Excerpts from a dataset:

☆ ☆ ☆

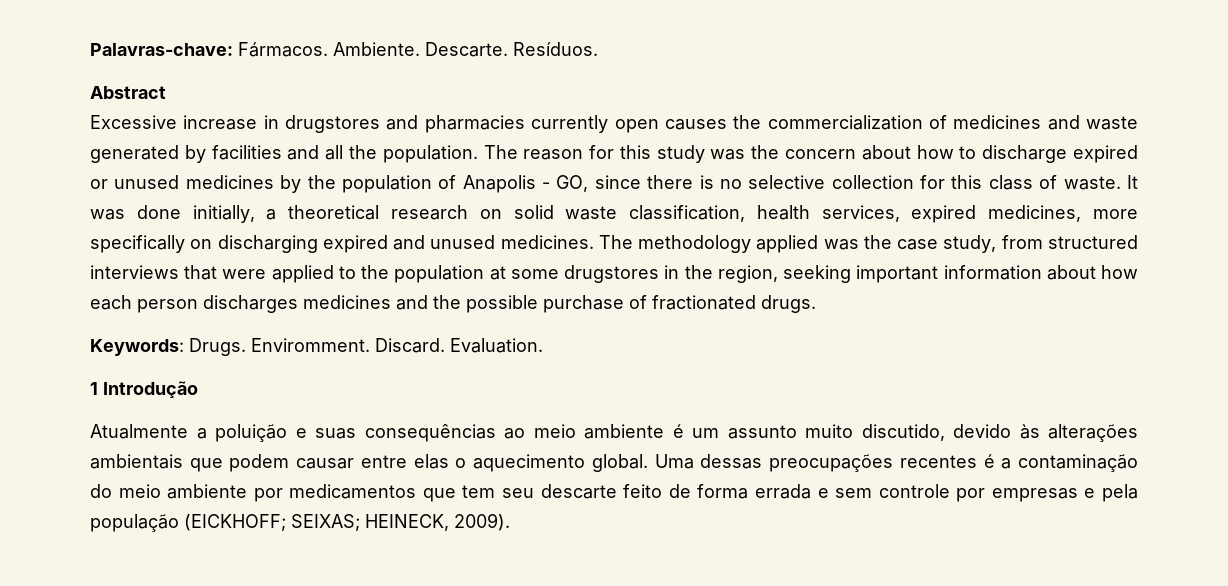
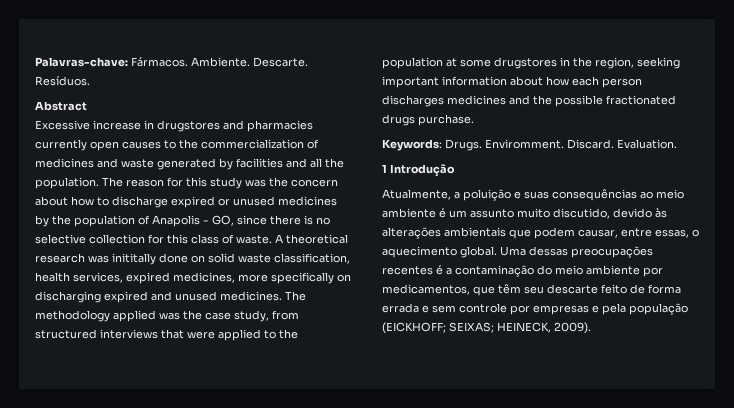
(727, 124) none -> [164,140,176,149] to
[1127,175,1139,189] [90,205,468,223] It was done initially, a theoretical research -> [275,234,348,244] [35,253,188,265] A theoretical research was inititally done
[543,295,816,313] purchase of fractionated drugs. -> [606,95,676,105] [382,114,474,126] fractionated drugs purchase.
[90,424,188,439] Atualmente -> [382,189,451,200] Atualmente,
[296,454,449,469] causar entre elas -> [578,228,689,238] causar, entre essas,
[289,484,496,502] medicamentos que tem -> [382,284,521,296] medicamentos, que têm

☆ ☆ ☆

--- Assignment ---
A word-for-word copy of all the data, without pictures, is the expected output.

--- Reply to the task ---
(727, 124) none -> [164,140,176,149] to
[1127,175,1139,189] [90,205,468,223] It was done initially, a theoretical research -> [275,234,348,244] [35,253,188,265] A theoretical research was inititally done
[543,295,816,313] purchase of fractionated drugs. -> [606,95,676,105] [382,114,474,126] fractionated drugs purchase.
[90,424,188,439] Atualmente -> [382,189,451,200] Atualmente,
[296,454,449,469] causar entre elas -> [578,228,689,238] causar, entre essas,
[289,484,496,502] medicamentos que tem -> [382,284,521,296] medicamentos, que têm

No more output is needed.